To stay competitive, agencies should explore new ways to align their teams with client needs and demonstrate greater staffing flexibility that reflects the dynamics of their clients’ businesses.

It’s also essential to recognize and meet the current demand for a flexible work culture. Two notable examples include R/GA’s recently launched fractional work program, ensuring agency alumni a minimum of 20 weeks of work per year, and MullenLowe’s Momternship, a 10-week paid internship program designed to support mothers returning to the workforce. These initiatives extend agency resources in new, innovative, and more inclusive ways.

Bake accountability into contracts

More than half of procurement professionals, a key player in evaluating and selecting agency partners, believe agencies “over promise and under deliver.” Yikes.

This is where both clients and agency teams need to interrogate a contract, together, and align on clear deliverables and hard results – that are, we argue, tied to payment.

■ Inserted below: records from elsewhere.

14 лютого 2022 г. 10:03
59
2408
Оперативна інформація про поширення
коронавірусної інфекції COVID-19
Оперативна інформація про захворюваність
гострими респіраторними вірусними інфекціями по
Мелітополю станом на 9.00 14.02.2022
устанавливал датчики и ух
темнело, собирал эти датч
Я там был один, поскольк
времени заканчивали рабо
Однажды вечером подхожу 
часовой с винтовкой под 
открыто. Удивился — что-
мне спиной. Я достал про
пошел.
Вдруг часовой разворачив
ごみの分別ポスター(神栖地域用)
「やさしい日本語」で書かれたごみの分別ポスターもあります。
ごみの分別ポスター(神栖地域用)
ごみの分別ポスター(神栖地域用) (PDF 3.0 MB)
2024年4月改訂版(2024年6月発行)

One way to prove the value of PR is through scopes of work that have more skin in the game. Consider, for example, a tiered approach to payment based on deliverables, such as a baseline amount for PR activity that is greatly enhanced with higher-impact results.

Most importantly, move away from standardized contracts and have frank conversations about what’s most important, where the client has historically struggled to get results, and what would be best to measure together. These types of conversations should happen early and often; otherwise, they happen when it’s too late and everyone’s frustrated.

Recent research validates what many already know: stronger client-agency relationships produce better results. Agencies and in-house teams negatively impact the broader perception and value of PR and communications when we don’t get these relationships right. Doing so requires more proactive, honest dialogue, a shared appreciation for the changing dynamics of effective communications, and a willingness to adapt -– by all.